Kenanga Research & Investment

RHB Bank Berhad - Boosted by Treasury Related Income

kiasutrader
Publish date: Tue, 27 Aug 2019, 10:03 AM

6M19 earnings came within our/market expectations on account of lower impairment allowances and improved fee-based income. While loans were above expectations, NII was dragged by higher NIM compression, which is expected to be stable in the remaining quarters this year. Nevertheless, our conservative assumptions, TP at RM6.05 and OUTPERFORM recommendation are maintained.

In line. 6M19 CNP of RM1.24b came in line with our/market expectations, accounting for 52% of both full-year estimates. A DPS of 12.5 sen was declared, implying a 40% payout (vs expectations of 35%).

NOII boosted by gains. YoY, CNP of RM1,245m (+8%) was supported by improved operating profit (+6%) to RM1,664m as impairment allowances fell 8% to RM168m and improvement in CIR by 60bps to 48.5%. Top-line at RM3,520m (moderating by 420bps to 3.9%) was supported by both Islamic banking income (+26%) and NOII (+8%). While improvement in Islamic banking income was supported by lower provisioning, NOII was supported by gains from investment securities (>+100% to RM292m). Despite loans at +6.8% (vs guidance/estimation of ~+5%) NII fell (-2.6%) due to falling NIM (-18bps to 2.06%) on higher funding costs (with longer tenure) from the OPR hike on Jan 18. Higher mixed of FDs (with longer tenure) and lower LDR also contributed to NIM compression.Asset improved as GIL fell 18bps to 2.15% with credit charge falling 3bps to 20bps (vs guidance/expectation of high teens).

QoQ, CNP fell 2% to RM615m with top-line soft (+2%) dragged by higher tax rate of 27%. NII was flattish dragged by falling NIM (-5bps) despite loans improving by 70bps to +1.4%. Moderation in both fee and other income dragged NOII (-3.5%) despite a 34% gain in investment securities to RM167m. While credit costs declined another 4bps to 0.18%, Q2 saw slight uptick in GIL (+3bps) to 2.15%.

Maintained target ROE of 10.5%. Management maintained its FY19E ROE of 10.5% (vs ours at 10%) with NOII expected to repeat its performance in 2H19 (mainly from revaluation gains - assuming another OPR cut and other one-offs gains).

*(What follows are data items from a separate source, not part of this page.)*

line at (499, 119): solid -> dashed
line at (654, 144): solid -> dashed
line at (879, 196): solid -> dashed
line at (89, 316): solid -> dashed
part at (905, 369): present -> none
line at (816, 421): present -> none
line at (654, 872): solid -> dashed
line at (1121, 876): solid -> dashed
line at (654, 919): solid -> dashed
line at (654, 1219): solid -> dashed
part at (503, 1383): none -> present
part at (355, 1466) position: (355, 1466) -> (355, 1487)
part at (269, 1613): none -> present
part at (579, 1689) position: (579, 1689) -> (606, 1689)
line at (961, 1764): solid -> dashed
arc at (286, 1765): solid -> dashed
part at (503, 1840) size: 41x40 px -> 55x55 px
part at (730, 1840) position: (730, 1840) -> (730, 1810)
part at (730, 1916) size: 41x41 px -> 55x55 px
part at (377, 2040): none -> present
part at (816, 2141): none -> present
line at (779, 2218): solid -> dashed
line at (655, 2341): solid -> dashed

NIM is expected to hover around 2.13% (implying 10bps compression), given that re-pricing of funding costs are expected to come on-stream by Q3/Q4. Management expects loans to be on target (+5% YoY), driven by mortgage and SME but we do not discount an aggressive foray into PF (in the Islamic market space given its higher margins and lower provisioning. Credit charge is expected to be as guided (in high teens) with GIL to improve given that RM180m of the impaired loans under the R&R bracket and expected to improve GIL by 11bps by end of FY19E.

No revision to forecasts. Our FY19E/FY20E NP are maintained at RM2.4b/RM2.5b and we keep our conservative assumptions for both FYs:- (i) loans growth of <5%/~5.2% (unchanged), (ii) CIR at 49% (unchanged), (iii) 5-10bps compression/+3bps (unchanged), (iv) credit charge at 19bps (unchanged), and (v) ROE at 10% (unchanged).

TP maintained at RM6.05 based on a target 0.92x PBV FY20E (implying a 0.5SD below mean valuation) - to reflect potential risk from uncertainties ahead undermining fee-based income growth. We believe loans target is achievable given that its loans are skewed domestically with asset quality expected to be stable given its focus on retails. Reiterate OUTPERFORM as valuations remain undemanding.

Key risks to our call are: (i) steeper margin squeeze, (ii) higher-thanexpected loans & deposits growth, (iii) lower-than-expected rise in credit charge, and (iv) further slowdown in capital market activities.